To capture the style and design of the series, I would point producers to the pulsating, pulpy flash of Blood Machines. All you need to know about that trippy science fiction flick from last year is right there in the IMDb plot description: “An artificial intelligence escapes her spaceship to turn into a female ghost and challenges two blade runners to a galactic chase.” Much of the film is mad lunacy, but it’s draped in a neon glow that’s more slime than light. The color tones of Prophet are much more muted, but the gusto in which cinematographer Philip Lozano illuminates the frame and commands his palate is necessary.

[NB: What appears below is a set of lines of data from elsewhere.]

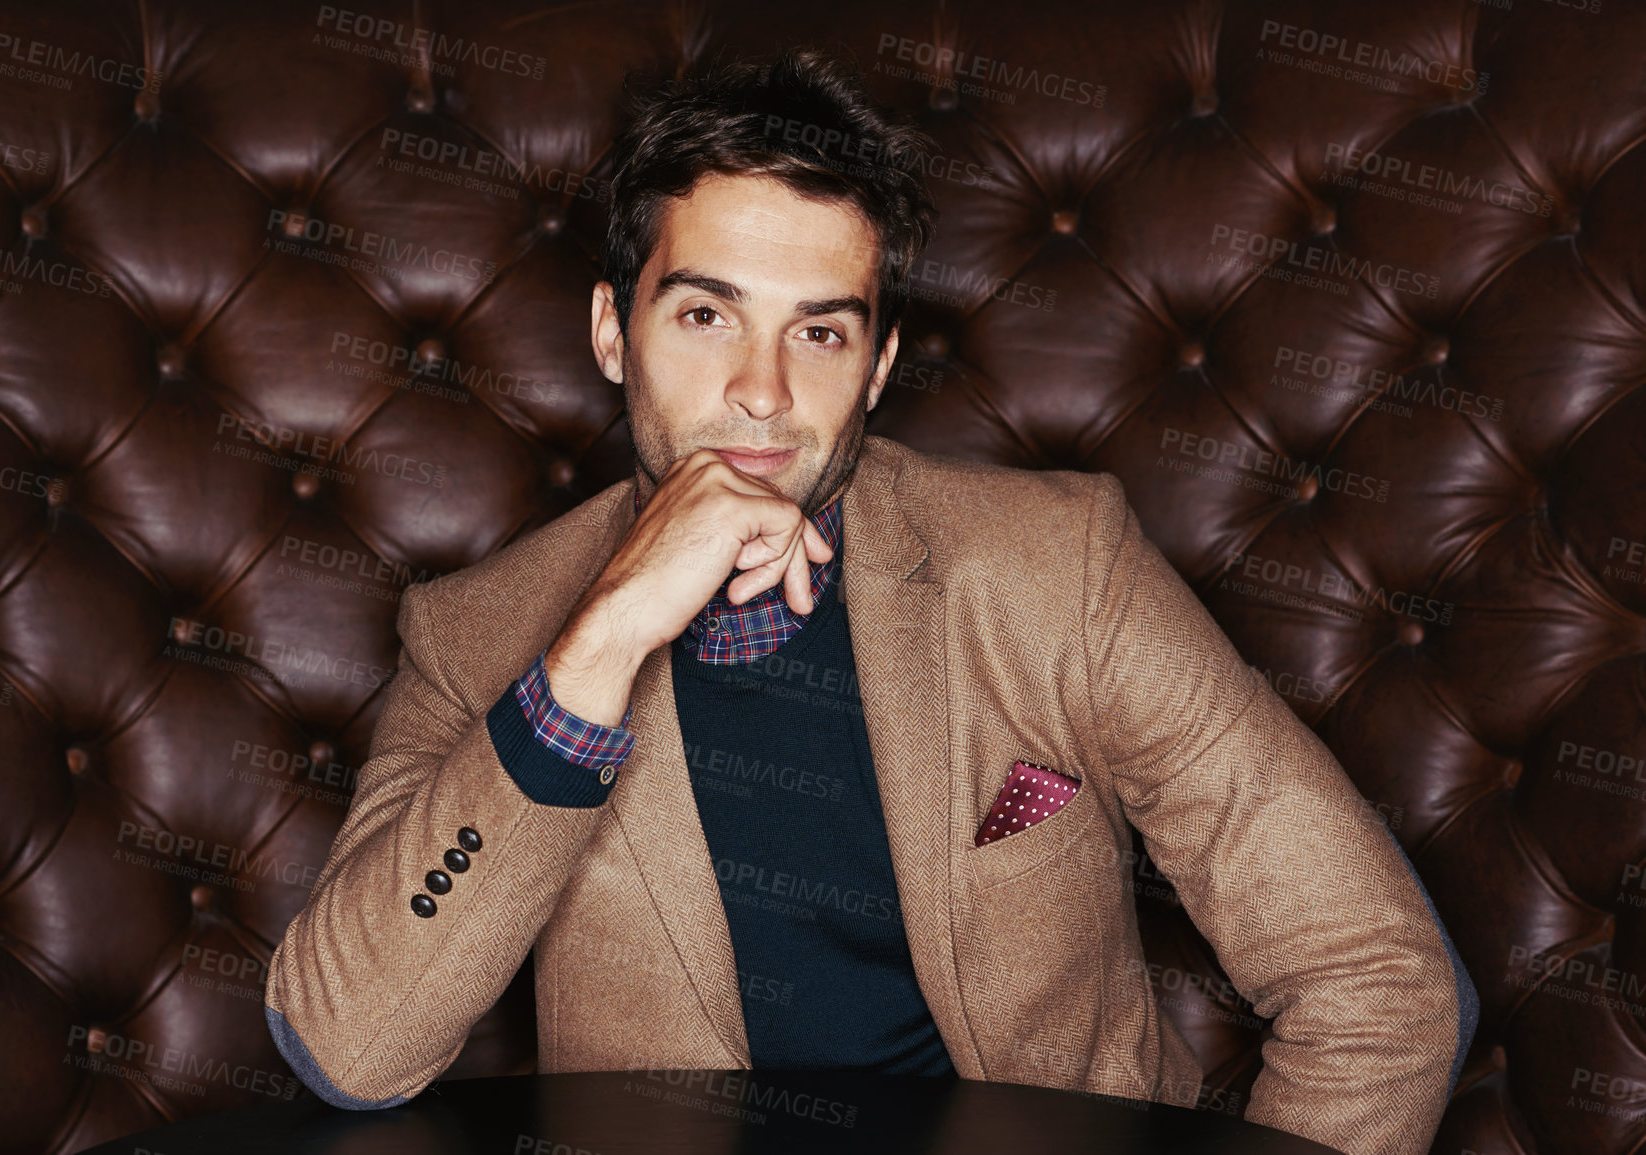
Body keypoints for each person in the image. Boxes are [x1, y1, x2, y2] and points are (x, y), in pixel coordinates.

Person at [265, 47, 1476, 1155]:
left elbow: (1378, 974)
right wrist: (600, 645)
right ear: (610, 333)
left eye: (822, 335)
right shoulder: (483, 633)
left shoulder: (1061, 570)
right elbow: (347, 1047)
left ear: (880, 368)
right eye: (704, 315)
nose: (760, 393)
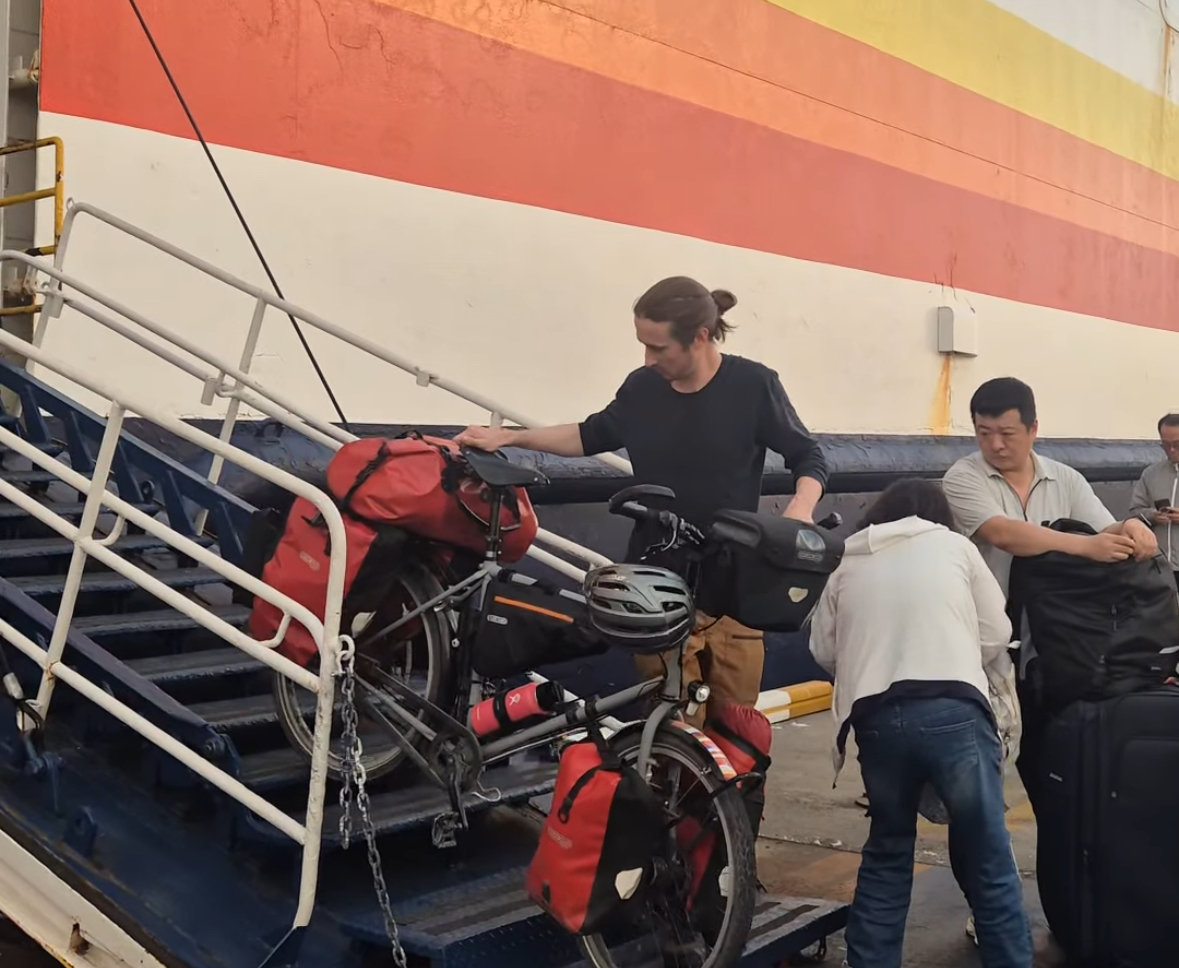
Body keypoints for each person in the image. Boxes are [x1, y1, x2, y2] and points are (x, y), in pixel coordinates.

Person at [455, 275, 828, 725]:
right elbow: (589, 434)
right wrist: (508, 437)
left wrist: (800, 508)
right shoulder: (642, 388)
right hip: (654, 586)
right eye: (642, 345)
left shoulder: (754, 385)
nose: (647, 359)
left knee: (738, 731)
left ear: (700, 338)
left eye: (658, 348)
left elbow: (808, 454)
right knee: (672, 726)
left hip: (734, 590)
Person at [808, 478, 1032, 968]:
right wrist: (948, 648)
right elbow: (998, 631)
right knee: (988, 857)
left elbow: (824, 650)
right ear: (939, 515)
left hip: (876, 718)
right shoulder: (954, 546)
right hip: (954, 712)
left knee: (888, 850)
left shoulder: (849, 556)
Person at [941, 377, 1157, 813]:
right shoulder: (963, 478)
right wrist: (1084, 545)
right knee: (984, 770)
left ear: (1033, 429)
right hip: (986, 649)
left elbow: (1103, 529)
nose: (996, 445)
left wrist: (1131, 527)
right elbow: (1002, 533)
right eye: (985, 434)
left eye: (1007, 434)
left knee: (1053, 763)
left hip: (1055, 645)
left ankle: (1065, 856)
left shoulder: (1065, 478)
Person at [1127, 412, 1179, 589]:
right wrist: (1152, 516)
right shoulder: (1151, 474)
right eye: (1165, 444)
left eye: (1177, 444)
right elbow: (1133, 514)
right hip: (1159, 567)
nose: (1171, 450)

For Prophet and his many clones, you need an actor who can sell any age while standing next to his mirror. Motion capture will take care of the technical details, while the art exists in the performance. Resist the urge to reteam Refn with Ryan Gosling. The pair could easily work here, but Gosling’s Blade Runner 2049 replicant might align a little too closely with one or two of the John Prophets. One iteration of the character might require stillness, but another will play manic and another crazed and another jubilant. Such a description recalls James McAvoy in Split, but again, too dead-on. Let’s shake it up a little.
Caleb Landry Jones is our John Prophet(s). Most of us took notice when he oozed hatred from his pores as the wretched Jeremy Armitage in Get Out. There’s a John Prophet to match that punk. In Three Billboards Outside Ebbing Missouri, Jones was the meek salesman who could puff his chest in defiance but cave when violence rained down upon him. There’s a John Prophet to match him there. The closest Jones has come to screaming comic book heroism was for Matthew Vaughn in X-Men: First Class. Banshee may not have been the mutant standout, but there’s a John Prophet who can take Jones to action star Valhalla without betraying his critical cred.
In the wake of Deadpool, Rob Liefeld has seemingly scored a little IP cred with Studio 8 sniffing around Prophet and Netflix laying claim on his Extreme Studios. The character rests in his hands, but hopefully, he has enough good sense to get wild with Brandon Graham’s take on his creation. A filmmaker could lean one way and deliver a perfectly ordinary bit of spandex nonsense. A filmmaker could lean the other way, and deliver a psychedelic trip beyond the infinite baked in cryptic mythology.
Graham throws you into the deep end, and it may take a trade paperback or two (there are five in total) to parse through the intricacies of the plot. Once you do, however, the reward transforms you into a proud member of the Prophet cult. You’ll be slapping this comic into people’s hands for years to come.